The non-parametric bootstrap is quite simple to do:
1. Generate a bootstrap sample by randomly drawing N forecast/observation pairs from the full set of N samples, with replacement (i.e., pick a sample, put it back, N times).
2. Compute the verification statistic for that bootstrap sample.
3. Repeat steps 1 and 2 a large number of times, say 1000, to generate 1000 estimates for that verification statistic.
4. Order the estimates from smallest to largest. The (1-α) confidence interval is easily obtained by finding the values for which the fraction α/2 of estimates are lower and higher, respectively.
In step 1, it is sometimes appropriate to sample M < N replicates of the
data. For example, if the distribution for the data is heavy tailed, in
which case it is recommended to use M=sqrt(N) (see, e.g., Gilleland,
2010). When using the bootstrap approach for finding confidence
intervals, the main assumption is that the data sample represents the
population distribution. Therefore, N should be large enough that this
assumption is likely to be valid; especially if using M
Step 2 may entail computing several summary statistics all at once,
which can save considerable computing time if intervals for more than
one statistic are desired.
A general rule of thumb for selecting the number of replicate samples
(or resamples) in step 3 is to choose the number small enough as to
minimize the computational time, but large enough that a representative
sample of statistics is found. The usual technique is to start with a
low number, say 500, and run the procedure twice. If the resulting
intervals differ wildly, then increase the number of resamples, e.g. to
700. Repeat this procedure until the confidence intervals do not change
drastically. Ideally, the procedure should be tried many times for each
number of resamples, but it has been found in practice that twice is
sufficient.
The procedure for determining the bootstrap confidence intervals from
the sample of statistics in step 4 is known as the percentile method.
It is generally a good method, but there are more assumptions.
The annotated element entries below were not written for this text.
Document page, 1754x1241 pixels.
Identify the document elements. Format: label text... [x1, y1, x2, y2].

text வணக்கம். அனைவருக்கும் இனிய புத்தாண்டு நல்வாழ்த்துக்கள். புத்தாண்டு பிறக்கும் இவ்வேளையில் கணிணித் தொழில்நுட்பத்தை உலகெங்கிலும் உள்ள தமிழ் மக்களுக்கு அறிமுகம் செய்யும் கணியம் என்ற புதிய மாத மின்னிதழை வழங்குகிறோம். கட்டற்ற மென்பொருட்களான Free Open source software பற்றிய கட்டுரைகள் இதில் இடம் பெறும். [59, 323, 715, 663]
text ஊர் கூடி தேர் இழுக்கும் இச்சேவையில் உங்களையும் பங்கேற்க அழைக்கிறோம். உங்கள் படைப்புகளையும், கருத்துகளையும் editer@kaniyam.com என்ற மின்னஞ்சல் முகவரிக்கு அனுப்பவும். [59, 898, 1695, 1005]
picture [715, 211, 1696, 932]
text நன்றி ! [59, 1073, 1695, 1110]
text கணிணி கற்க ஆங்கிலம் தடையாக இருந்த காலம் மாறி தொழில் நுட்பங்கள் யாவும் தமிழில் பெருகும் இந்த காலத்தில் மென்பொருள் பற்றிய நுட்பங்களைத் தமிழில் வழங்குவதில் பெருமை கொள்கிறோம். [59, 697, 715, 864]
If these
assumptions are not valid, then the intervals tend to be too narrow.
There are several alternative methods, and each has its own advantages
and disadvantages. A method known as the BCa method adjusts the
quantiles (i.e., α/2 and 1-α/2) for violations of these
assumptions. The result are highly accurate estimates for the
confidence limits, but the procedure involves an additional round of
sampling that can be highly inefficient for large data sets. An
asymptotic approximation to the BCa bounds that is quick is known as the
ABC method, but it can only be applied for smooth statistics. See
Gilleland (2010) for more about these approaches.
When comparing the scores for two or more forecasts one can calculate
confidence intervals for the mean difference between the scores. If
the (1-α) confidence interval does not include 0, then the performance
of the forecasts can be considered significantly different.
As mentioned above, bootstrap sampling also implies independent events
in the sample. Thus it is often necessary to sample in "blocks" to
obtain more reasonable estimates of the confidence limits. For example,
if there is high spatial correlation in the dataset, which is often the
case in gridded forecasts, then each full grid might be sampled as a
single block. Or, if there is also temporal correlation in the
forecasts, then it could be necessary to form blocks of two or three
successive forecasts.
A crucial assumption for using the block bootstrap approach is that the
length of correlation is much smaller than the sample size. This
assumption is usually valid for time series where the series is often
very long, and the temporal correlation is relatively short. However,
this assumption is typically violated for spatial correlation whereby
many variables tend to be highly correlated spatially over large areas
relative to the size of the domain studied. In such a case, a
parametric bootstrap procedure may be preferred. Such a procedure,
however, requires an assumed model that can vary greatly from one type
of variable (or region) to another.
References:
Gilleland, E., 2010: Confidence intervals for forecast verification.
NCAR Technical Note NCAR/TN-479+STR, 71pp.
Jolliffe, I.T., 2007: Uncertainty and inference for verification
measures. Wea. Forecasting, 22, 637-650.